Slowly, he leaned in, not enough to frighten, just enough to reassure. ‘What we need to talk about, Stuart, is how you got yourself mixed up in all this. See if there isn’t something we can do. Some way round this, don’t leave you in the dock along with everyone else. Culpable homicide, Stuart, three times over. Life inside. You don’t want that.’ Reaching across, Ramsden patted his hand. ‘Okay, Stuart? Okay? Let’s see what we can do.’
‘This is all on tape?’ Karen said. ‘Transcribed?’
Ramsden grinned his crooked grin. ‘Even as we speak.’
They were in her office, evening, late, but no one was going home. Sandwiches, half-eaten; coffees, growing cold. Through the blur of half-glass, other officers moved around as if underwater, sat hunched over their desks, computers, accessed this list and that, pressed keys, made calls.
‘He’s named everyone?’
‘Everyone in the car, the van.
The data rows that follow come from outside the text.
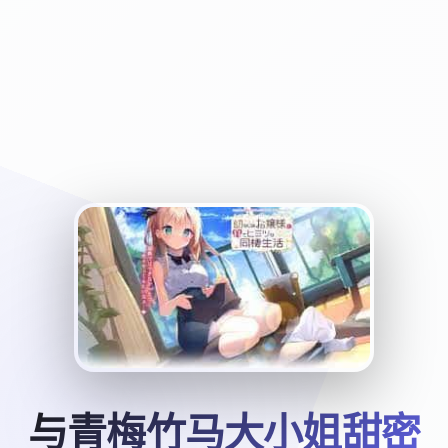
与青梅竹马大小姐甜密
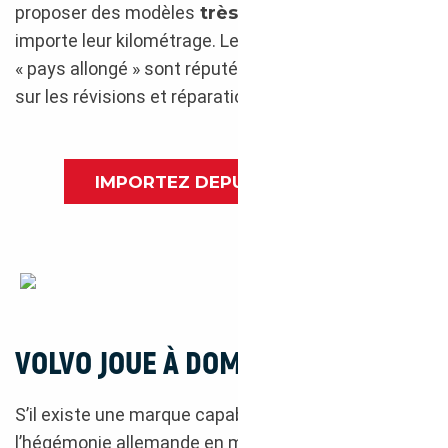
proposer des modèles
très bien entretenus
, peu
importe leur kilométrage. Les conducteurs du
« pays allongé » sont réputés pour être pointilleux
sur les révisions et réparations éventuelles.
IMPORTEZ DEPUIS LA SUÈDE
Port de pêche en Suède
VOLVO JOUE À DOMICILE
S’il existe une marque capable de défier
l’hégémonie allemande en matière de voitures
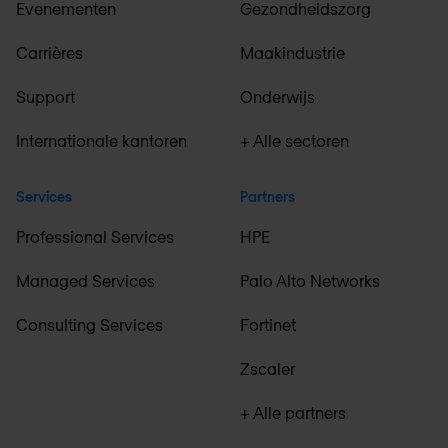
Evenementen
Gezondheidszorg
Carrières
Maakindustrie
Support
Onderwijs
Internationale kantoren
+ Alle sectoren
Services
Partners
Professional Services
HPE
Managed Services
Palo Alto Networks
Consulting Services
Fortinet
Zscaler
+ Alle partners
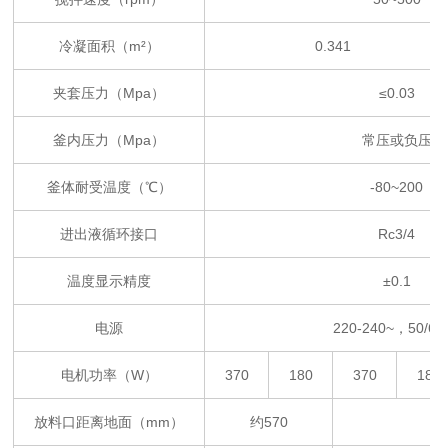
冷凝面积（
m²
）
0.341
夹套压力（
Mpa
）
≤
0.03
釜内压力（
Mpa
）
常压或负压
釜体耐受温度
（
℃
）
-80~200
进出液循环接口
Rc3/4
温度显示精度
±
0.1
电源
220-240~
，
50/60
电机功率（
W
）
370
180
370
180
放料口距离地面（
mm
）
约
570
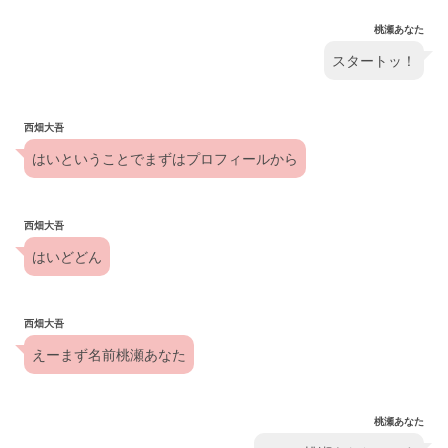
桃瀬あなた
スタートッ！
西畑大吾
はいということでまずはプロフィールから
西畑大吾
はいどどん
西畑大吾
えーまず名前桃瀬あなた
桃瀬あなた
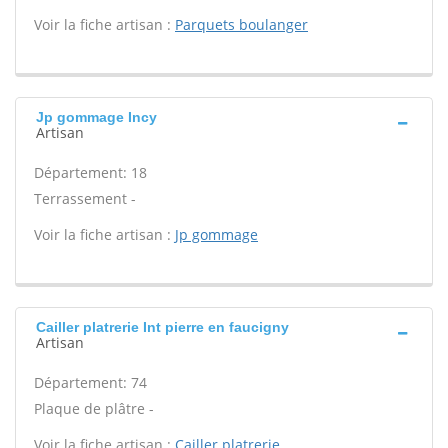
Voir la fiche artisan :
Parquets boulanger
Jp gommage Incy
Artisan
Département: 18
Terrassement -
Voir la fiche artisan :
Jp gommage
Cailler platrerie Int pierre en faucigny
Artisan
Département: 74
Plaque de plâtre -
Voir la fiche artisan :
Cailler platrerie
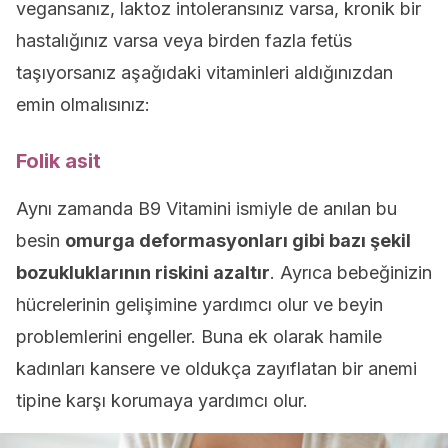
vegansanız, laktoz intoleransınız varsa, kronik bir
hastalığınız varsa veya birden fazla fetüs
taşıyorsanız aşağıdaki vitaminleri aldığınızdan
emin olmalısınız:
Folik asit
Aynı zamanda B9 Vitamini ismiyle de anılan bu
besin
omurga deformasyonları gibi bazı şekil
bozukluklarının riskini azaltır
. Ayrıca bebeğinizin
hücrelerinin gelişimine yardımcı olur ve beyin
problemlerini engeller. Buna ek olarak hamile
kadınları kansere ve oldukça zayıflatan bir anemi
tipine karşı korumaya yardımcı olur.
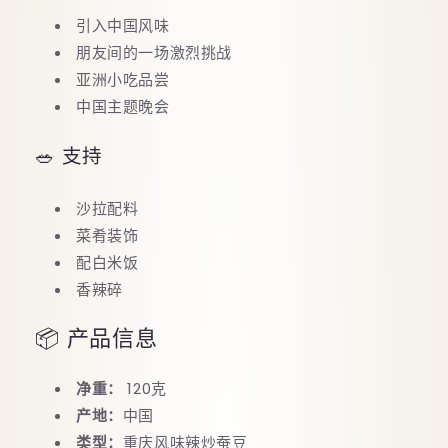
引入中国风味
朋友间的一场激烈挑战
亚洲小吃品尝
中国主题晚会
🥗 支持
沙拉配料
菜肴装饰
配白米饭
香辣碎
📦 产品信息
净重：
120克
产地：
中国
类型：
重庆风味辣炒蚕豆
Everyone involved.’
‘Jesus.’
‘Les Arthurs, Kevin Martin, Jason Richards riding with Dyer in the Volvo, Dougie Freeman and Mike Carter up ahead in the van.’
‘Just Kevin Martin?’
‘Yes.’
‘Not Terry?’
Ramsden shook his head.
‘Shame,’ Karen said.
‘Yes. No Dooley, either. Too careful to get his hands dirty, this kind of business. Just a name, where Dyer’s concerned. Barely that.’
‘Who was it, then, set him up?’
‘Arthurs, apparently. Told him there was going to be some serious payback for what had happened to his cousin, Jamie. Give them a good working over, that’s what Dyer reckoned. What went on out at Wing, he didn’t know about. Not till after.’
‘Even though he was there?’
‘Sent him off for pizza, didn’t they? His story. Twenty-mile round trip in search of fifteen-inch pepperoni pizzas. Maybe when this is over he’ll get a job with Domino’s.’
‘You believe all that? Believe him or d’you think he’s just stringing us along?’
Ramsden shrugged. ‘I’d say, bit of both. But right now, it suits us to take what he’s saying as gospel. Long as it keeps him talking. And, besides, what he’s given us so far, Carter and Arthurs doing most of the heavy stuff, fits in pretty well with what we might have guessed. Nasty bastards, both of them. Sooner they’re off the streets the better.’
Karen nodded. ‘I’ve had one conversation with Burcher already. Due another one tomorrow.’
‘No plans for lifting Arthurs and the others till then?’
Karen shook her head. ‘Watching brief only. Till we’re told otherwise. My guess, they’ll want to wait till they’re sure everything’s in place, make one fell swoop.’
‘Just so long as they don’t hold off too long, let ‘em slip away. And make sure they remember who got ‘em this far. Don’t let the bastards grab all the glory.’
A rueful smile came to Karen’s face. ‘Trust me on that one, Mike. Trust me.’